Like many other large employers, Sherwin-Williams serves as its own health insurer. Because the company pays for employees' health claims, it has a strong incentive to keep workers healthy. Sherwin-Williams is betting it will be better off bearing those costs directly rather than paying premiums to an insurance company.

"The key is to have healthy, engaged, productive, present employees," says Martha Lanning, the company's director of health and wellness plans.

Sherwin-Williams and its employees aren't likely to use the individual Obamacare marketplaces, but they will help bear part of the cost.

Lanning says it takes time and money for companies like Sherwin-Williams to sorting through the legal and administrative issues surrounding the Affordable Care Act. There are direct costs, too. "We also have to pay that transitional reinsurance fee that totals for us, with some other aspects of the Affordable Care Act, about $4 million in 2014," she says.

The government collects $63 from large self-insured employers and insurance companies for every person covered by a plan — both employees and their dependents. All told, these fees are expected to amount to $25 billion over three years.

The money goes into a fund to reimburse health insurance companies for some extra costs involved in providing coverage to high-risk people on the Obamacare exchanges.

You might think of it as a subsidy from big business for making insurance coverage available to everyone without regard to pre-existing conditions.

The fee will be reduced next year and is set to disappear completely by 2016. Mark Hall, a professor of law and public health at Wake Forest University, says it's a sensible solution to a temporary problem.

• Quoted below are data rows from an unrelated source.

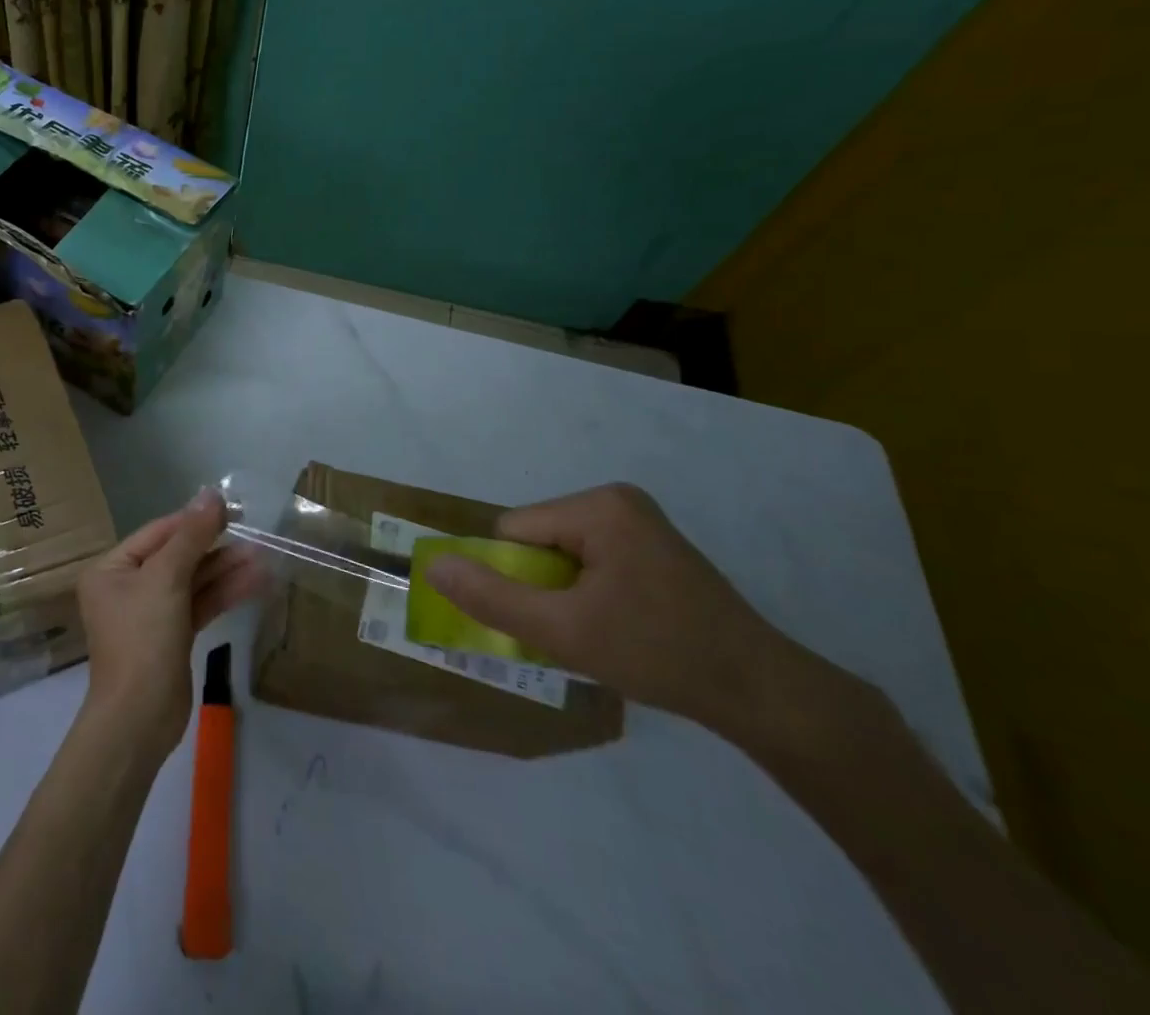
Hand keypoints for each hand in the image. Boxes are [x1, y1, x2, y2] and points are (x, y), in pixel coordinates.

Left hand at [76, 488, 264, 762]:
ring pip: (193, 581)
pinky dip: (224, 593)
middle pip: (177, 556)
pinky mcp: (172, 636)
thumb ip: (191, 535)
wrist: (139, 720)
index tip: (231, 509)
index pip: (158, 533)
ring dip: (226, 570)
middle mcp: (128, 587)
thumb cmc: (143, 639)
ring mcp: (151, 613)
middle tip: (254, 534)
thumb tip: (211, 494)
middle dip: (215, 547)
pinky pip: (200, 604)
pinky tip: (255, 582)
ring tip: (263, 557)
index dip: (194, 520)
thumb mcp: (165, 579)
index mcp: (112, 569)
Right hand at [422, 482, 803, 732]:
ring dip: (564, 594)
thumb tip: (431, 565)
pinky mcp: (654, 546)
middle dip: (542, 587)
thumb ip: (492, 597)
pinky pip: (592, 560)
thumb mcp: (564, 632)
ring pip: (562, 553)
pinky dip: (589, 593)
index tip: (549, 620)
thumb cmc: (659, 653)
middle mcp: (616, 500)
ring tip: (602, 634)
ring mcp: (639, 521)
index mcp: (597, 506)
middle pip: (538, 539)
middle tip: (576, 632)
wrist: (765, 695)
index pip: (515, 531)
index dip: (516, 578)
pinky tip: (620, 627)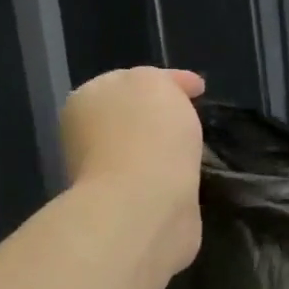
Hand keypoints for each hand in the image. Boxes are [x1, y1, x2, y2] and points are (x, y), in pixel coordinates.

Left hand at [59, 68, 204, 272]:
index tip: (200, 89)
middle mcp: (89, 136)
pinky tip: (188, 177)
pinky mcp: (129, 208)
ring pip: (143, 150)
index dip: (169, 80)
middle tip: (194, 119)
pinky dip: (170, 177)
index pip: (131, 80)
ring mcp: (106, 175)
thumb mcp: (156, 83)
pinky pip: (155, 181)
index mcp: (88, 99)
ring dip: (165, 149)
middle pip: (132, 116)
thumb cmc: (148, 135)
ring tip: (195, 150)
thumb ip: (160, 81)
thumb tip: (169, 95)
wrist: (144, 205)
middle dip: (160, 116)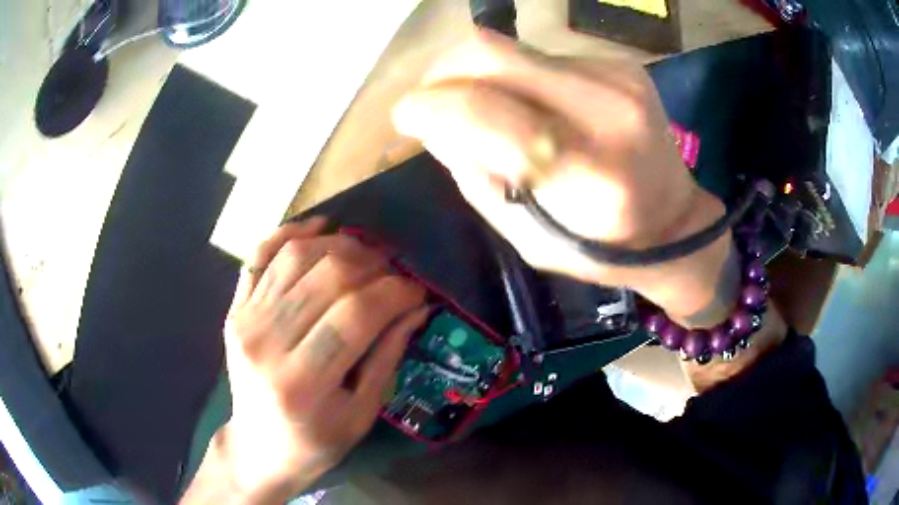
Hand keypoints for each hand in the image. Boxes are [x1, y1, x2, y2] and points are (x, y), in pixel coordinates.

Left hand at [183, 219, 427, 502]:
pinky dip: (290, 233)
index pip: (355, 314)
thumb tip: (416, 307)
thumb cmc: (316, 441)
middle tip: (394, 272)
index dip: (395, 293)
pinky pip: (259, 255)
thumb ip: (387, 357)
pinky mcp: (235, 309)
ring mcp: (245, 321)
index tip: (417, 291)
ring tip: (366, 254)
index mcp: (302, 383)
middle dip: (373, 265)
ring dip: (339, 244)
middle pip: (327, 277)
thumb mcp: (362, 414)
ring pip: (295, 256)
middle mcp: (266, 344)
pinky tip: (320, 227)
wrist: (259, 446)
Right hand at [392, 31, 732, 323]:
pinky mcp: (620, 64)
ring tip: (486, 111)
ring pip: (513, 50)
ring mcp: (618, 78)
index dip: (430, 105)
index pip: (487, 112)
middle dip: (443, 72)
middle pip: (493, 54)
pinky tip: (532, 107)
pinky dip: (518, 78)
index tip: (405, 116)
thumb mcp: (530, 240)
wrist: (677, 222)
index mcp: (590, 176)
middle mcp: (608, 111)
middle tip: (431, 101)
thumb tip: (434, 124)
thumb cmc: (604, 248)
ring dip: (481, 77)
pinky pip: (542, 57)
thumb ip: (477, 179)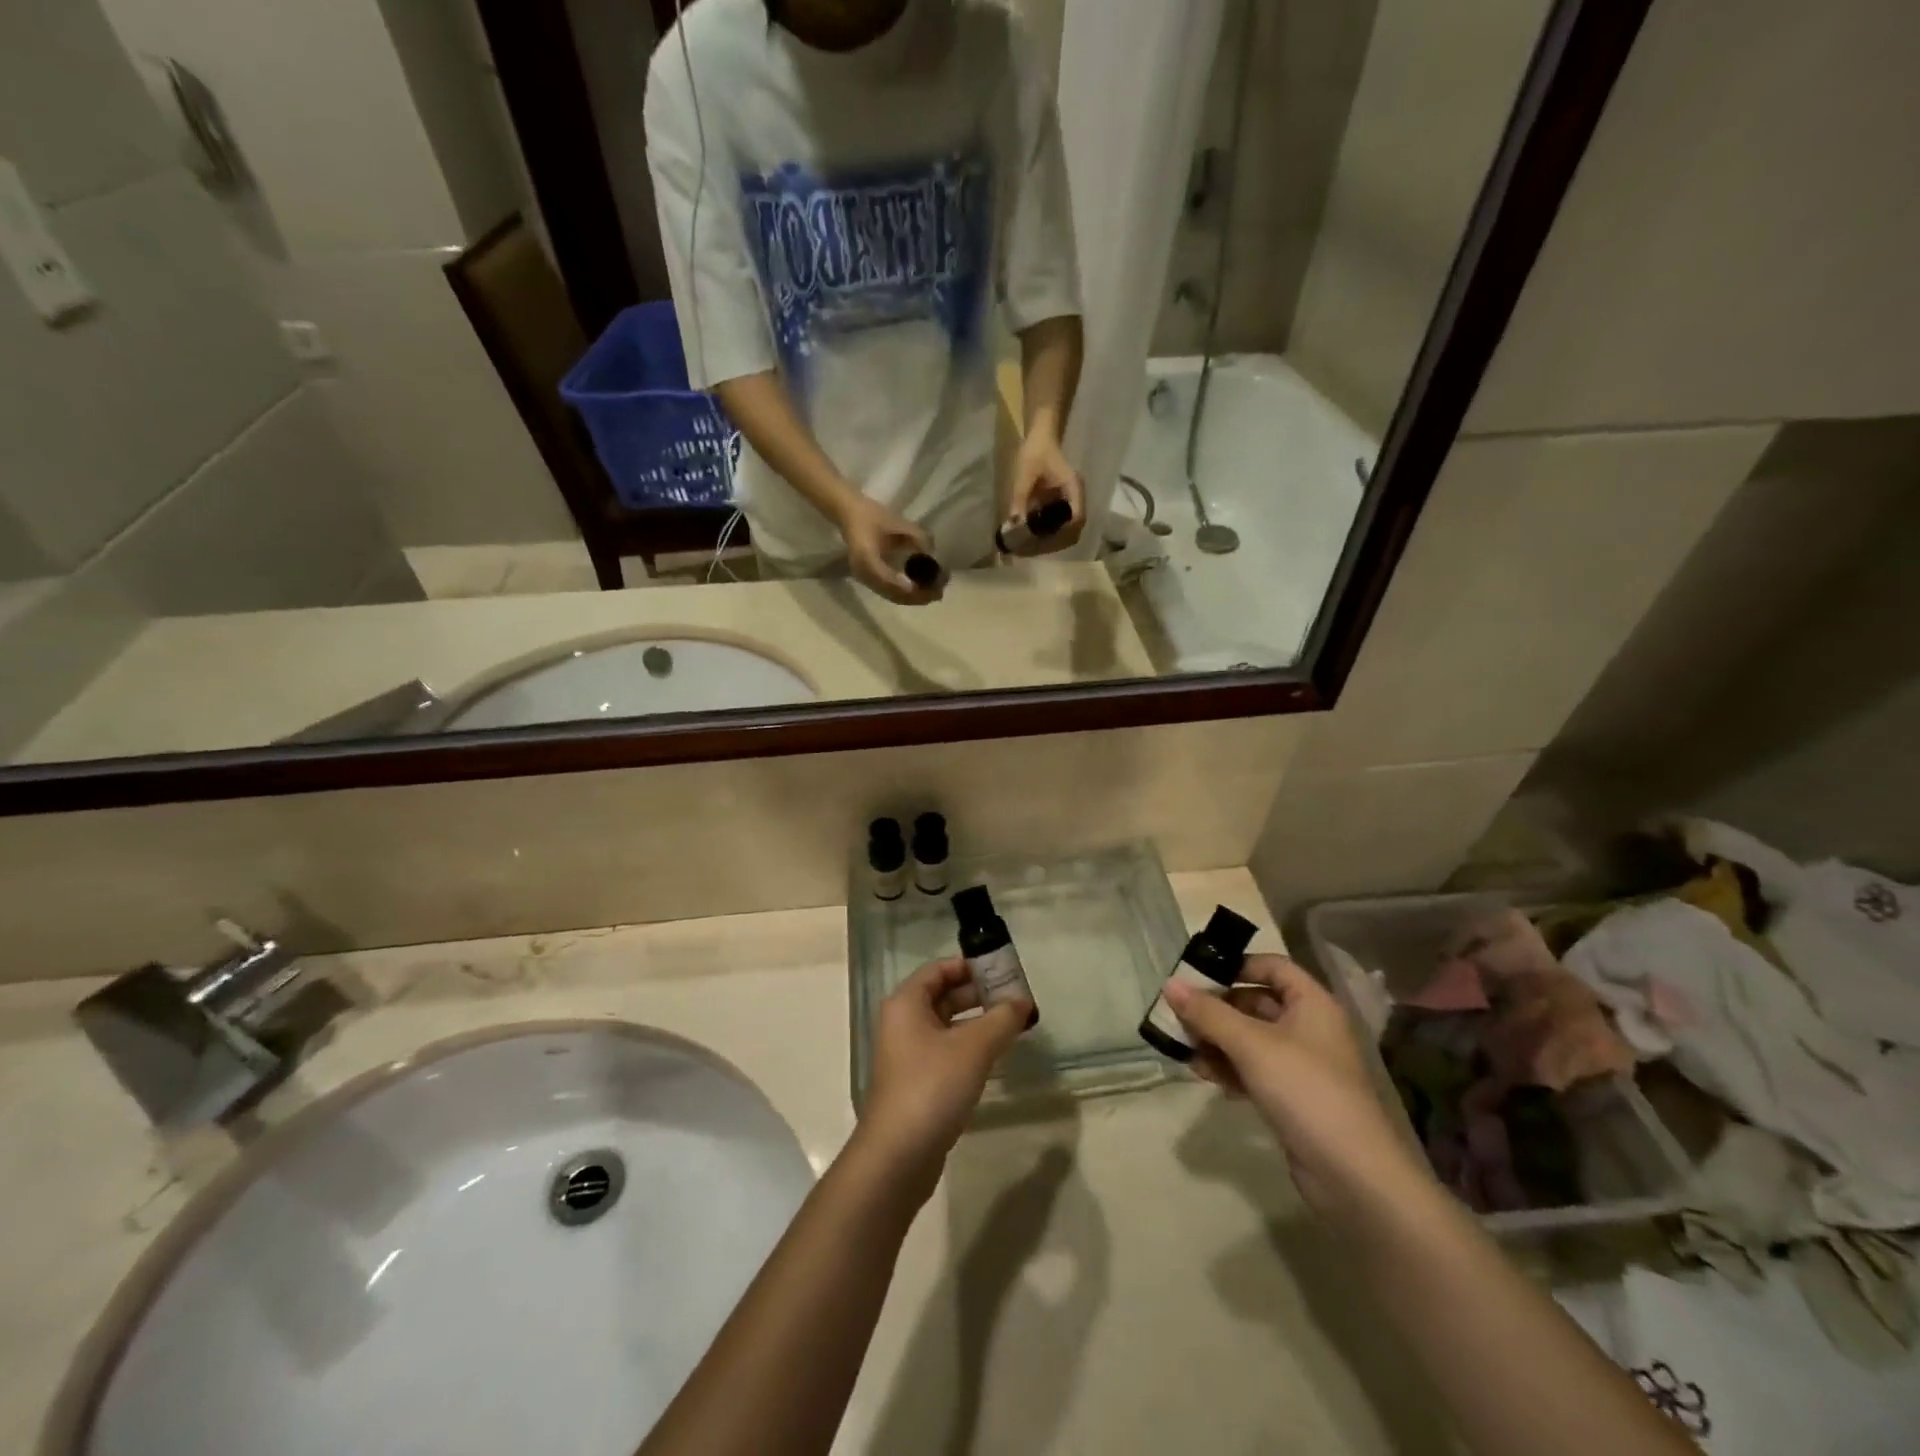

"The great feature of the Affordable Care Act is it now makes everyone qualify for coverage, but that means the first people to sign up or to show up are going to be the folks who need it the most," Hall says. "So we expect, particularly at the outset, that there is going to be a heavy load on the insurance pool of high-cost people."

But Helen Darling, who heads the Washington, D.C.-based National Business Group on Health, fears the fee won't go away as planned.

"Once something is in law and somebody's got an idea about a new tax, you're always nervous that that's going to become a way to finance something else and something that is supposed to go away and be sunsetted wouldn't be because they needed the money," Darling says.

For Sherwin-Williams with $10 billion in sales last year, the added cost appears modest, at most.

In fact, human resource executives at companies nationwide said as much in a recent national survey by Mercer, the consulting company. The survey concluded found 55 percent of executives felt the Affordable Care Act was having no effect on business operations and performance apart from benefits.

And to the extent there is a financial burden, employers are shifting some of it to employees. Mercer also found that most large employers are requiring workers to pay part of the ACA fees.

Sherwin-Williams, for its part, is committed to providing insurance to its employees, says Lanning. "It's going to be the differentiating factor for businesses moving forward," she says.

After all, she adds, the key to an engaged and productive workforce is its health.

This story is part of a reporting partnership among NPR, WCPN and Kaiser Health News.